Sunday, September 15, 2024

 A little while back, a neighbor of mine, a rabbi, gave me a lift in his car. He asked me what I have been doing lately. I said "mitzvos." He countered, "Torah and mitzvos." Evidently, it was not exciting to him that a Jew is doing mitzvos (even though Torah study is a mitzvah). You know and I know that if I had answered, "Torah," he would have said, "great, what mesechta?" He wouldn't have said, "What about mitzvos?"

I was at bar mitzvahs simcha, and the father kept talking about how his son is shteiging in Gemara. We heard nothing about the boy doing mitzvos. Even a bar mitzvah isn't about mitzvos anymore. I wanted to tell the father, it's not a bar Gemara, it's a bar mitzvah. Of course, the main subject of the Gemara is mitzvos, but people have found a way to get around that by turning all Gemara study into abstract lomdus. I don't blame the father really. He has been conditioned to ignore mitzvos. He gets propagandized constantly. 

It is quite amazing that a person should be made to feel like an apikoros only for asking that mitzvos be mentioned from time to time in the yeshiva world.
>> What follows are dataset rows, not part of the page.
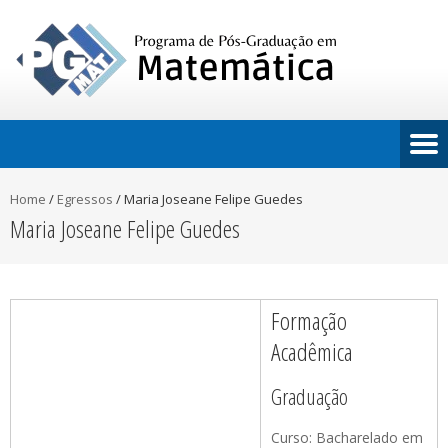
Home
/
Egressos
/
Maria Joseane Felipe Guedes
Maria Joseane Felipe Guedes
Formação
Acadêmica
Graduação
Curso: Bacharelado em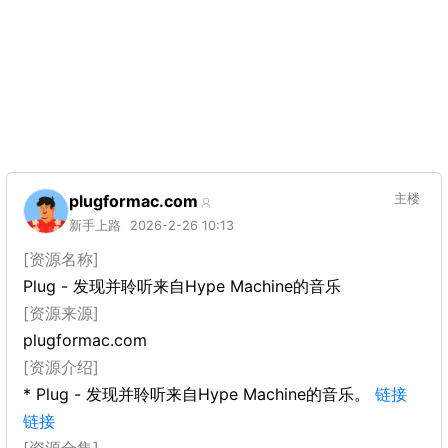
plugformac.com
主楼
新手上路
2026-2-26 10:13
[资源名称]
Plug - 发现并聆听来自Hype Machine的音乐
[资源来源]
plugformac.com
[资源介绍]
* Plug - 发现并聆听来自Hype Machine的音乐。
链接
链接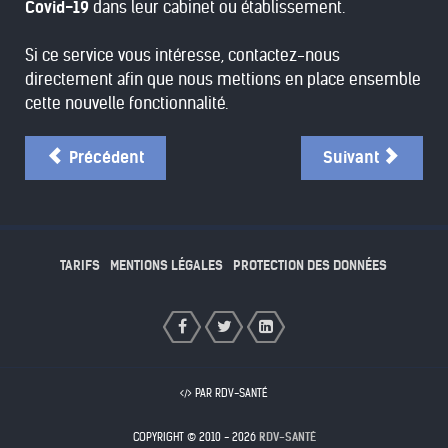
Covid-19
dans leur cabinet ou établissement.
Si ce service vous intéresse,
contactez-nous
directement afin que nous mettions en place ensemble
cette nouvelle fonctionnalité.
Précédent
Suivant
TARIFS
MENTIONS LÉGALES
PROTECTION DES DONNÉES
PAR RDV-SANTÉ
COPYRIGHT © 2010 - 2026
RDV-SANTÉ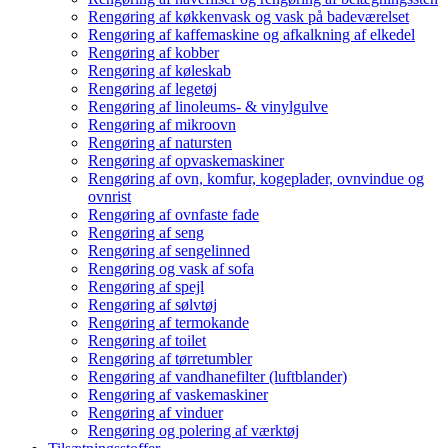
Rengøring af køkkenvask og vask på badeværelset
Rengøring af kaffemaskine og afkalkning af elkedel
Rengøring af kobber
Rengøring af køleskab
Rengøring af legetøj
Rengøring af linoleums- & vinylgulve
Rengøring af mikroovn
Rengøring af natursten
Rengøring af opvaskemaskiner
Rengøring af ovn, komfur, kogeplader, ovnvindue og
ovnrist
Rengøring af ovnfaste fade
Rengøring af seng
Rengøring af sengelinned
Rengøring og vask af sofa
Rengøring af spejl
Rengøring af sølvtøj
Rengøring af termokande
Rengøring af toilet
Rengøring af tørretumbler
Rengøring af vandhanefilter (luftblander)
Rengøring af vaskemaskiner
Rengøring af vinduer
Rengøring og polering af værktøj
As for mentioning Hashem, that's a dream. I have sat through multi-hour fundraising dinners for yeshivas where Hashem wasn't mentioned even 1 time! That includes Ohr Yehoshua dinners. 

The Chofetz Chaim, who was a yeshiva man, wrote an entire book for baalei batim about mitzvos. Evidently, he deemed the topic worthwhile. Times changed from the days of the Vilna Gaon, in whose time everyone did mitzvos, but maybe didn't study enough Torah. 
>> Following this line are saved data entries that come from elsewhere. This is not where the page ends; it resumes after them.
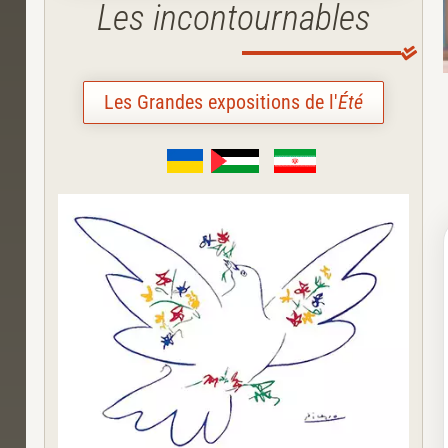
Les incontournables
Les Grandes expositions de l'
Été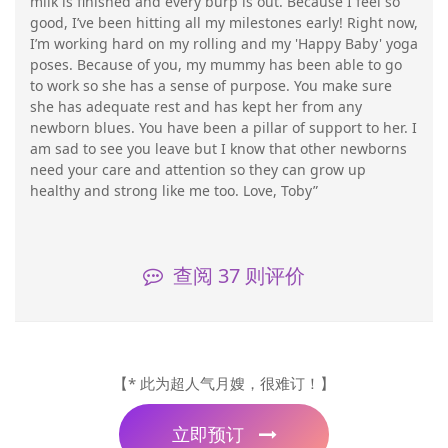
milk is finished and every burp is out. Because I feel so
good, I’ve been hitting all my milestones early! Right now,
I’m working hard on my rolling and my 'Happy Baby' yoga
poses. Because of you, my mummy has been able to go
to work so she has a sense of purpose. You make sure
she has adequate rest and has kept her from any
newborn blues. You have been a pillar of support to her. I
am sad to see you leave but I know that other newborns
need your care and attention so they can grow up
healthy and strong like me too. Love, Toby”
查阅
37
则评价
【* 此为超人气月嫂，很难订！】
立即预订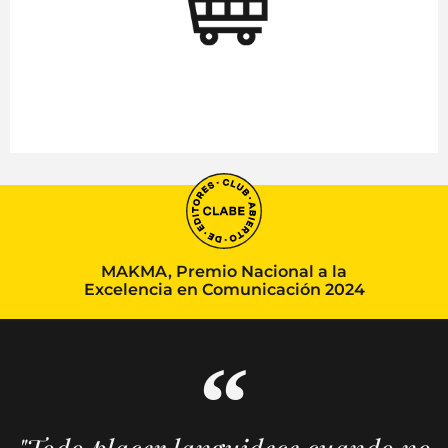
MAKMA, Premio Nacional a la
Excelencia en Comunicación 2024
And long before that, Shlomo the king wrote, "The end of the matter, everything having been heard, fear God and keep His commandments, for this is the entire man." So I am going with Shlomo, the wisest of men, and with the Chofetz Chaim. We must value the mitzvos. And we talk about whatever we value. And if we don't talk about it, we don't value it.